_Prompt:_
Exactly those lines that run from the one containing "pinky dip: (31, 137)" through the last line of the entries below should be printed, and no others.

_Records:_
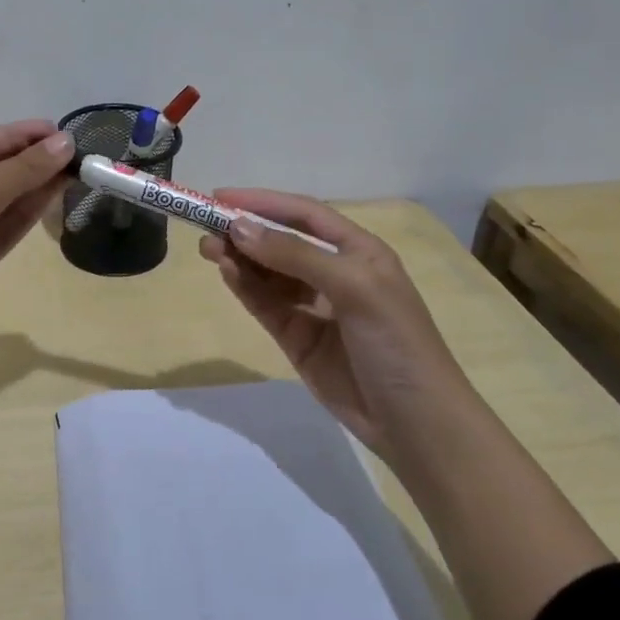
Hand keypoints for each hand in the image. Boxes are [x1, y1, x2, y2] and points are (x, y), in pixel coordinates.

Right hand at [197, 191, 475, 459]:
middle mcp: (334, 272)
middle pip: (281, 241)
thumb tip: (239, 228)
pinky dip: (244, 287)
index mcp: (358, 251)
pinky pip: (265, 304)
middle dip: (245, 231)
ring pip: (268, 273)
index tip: (220, 197)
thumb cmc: (396, 342)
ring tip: (208, 249)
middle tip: (205, 226)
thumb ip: (295, 256)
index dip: (263, 202)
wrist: (415, 422)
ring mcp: (313, 306)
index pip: (304, 214)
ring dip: (240, 258)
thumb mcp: (354, 287)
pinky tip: (226, 273)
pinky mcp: (296, 337)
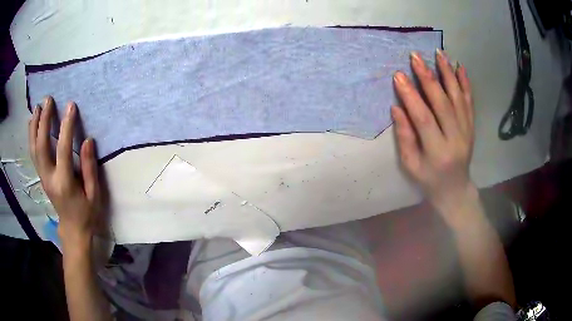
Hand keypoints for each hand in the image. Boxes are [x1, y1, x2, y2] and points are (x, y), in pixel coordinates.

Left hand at [28, 96, 100, 246]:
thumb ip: (89, 168)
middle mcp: (49, 178)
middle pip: (41, 146)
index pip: (63, 150)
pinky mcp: (41, 176)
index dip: (66, 127)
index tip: (71, 106)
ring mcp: (43, 177)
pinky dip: (31, 137)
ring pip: (34, 149)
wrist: (73, 230)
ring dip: (34, 126)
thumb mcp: (94, 194)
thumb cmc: (86, 213)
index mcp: (64, 183)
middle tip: (48, 100)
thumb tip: (87, 140)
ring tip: (37, 107)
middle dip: (43, 121)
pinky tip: (32, 123)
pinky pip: (33, 154)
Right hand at [392, 50, 474, 221]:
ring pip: (458, 98)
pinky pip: (470, 103)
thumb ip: (405, 137)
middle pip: (442, 103)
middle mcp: (456, 139)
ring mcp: (467, 132)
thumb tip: (397, 108)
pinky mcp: (472, 127)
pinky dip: (465, 84)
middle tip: (415, 56)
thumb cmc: (429, 180)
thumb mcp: (411, 165)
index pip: (424, 118)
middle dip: (428, 78)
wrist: (455, 189)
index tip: (398, 76)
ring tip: (438, 53)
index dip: (411, 96)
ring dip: (448, 74)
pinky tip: (460, 68)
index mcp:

_Solution to the exercise:_
pinky dip: (31, 137)
ring pip: (34, 149)
wrist: (73, 230)
ring dip: (34, 126)
thumb mcp: (94, 194)
thumb cmc: (86, 213)
index mcp: (64, 183)
middle tip: (48, 100)
thumb tip: (87, 140)
ring tip: (37, 107)
middle dip: (43, 121)
pinky tip: (32, 123)
pinky pip: (33, 154)
Right hand at [392, 50, 474, 221]:
ring pip: (458, 98)
pinky pip: (470, 103)
thumb ip: (405, 137)
middle pip: (442, 103)
middle mcp: (456, 139)
ring mcp: (467, 132)
thumb tip: (397, 108)
pinky mcp: (472, 127)
pinky dip: (465, 84)
middle tip: (415, 56)
thumb cmc: (429, 180)
thumb mcp: (411, 165)
index pip: (424, 118)
middle dip: (428, 78)
wrist: (455, 189)
index tip: (398, 76)
ring tip: (438, 53)
index dip: (411, 96)
ring dip: (448, 74)
pinky tip: (460, 68)
index mcp:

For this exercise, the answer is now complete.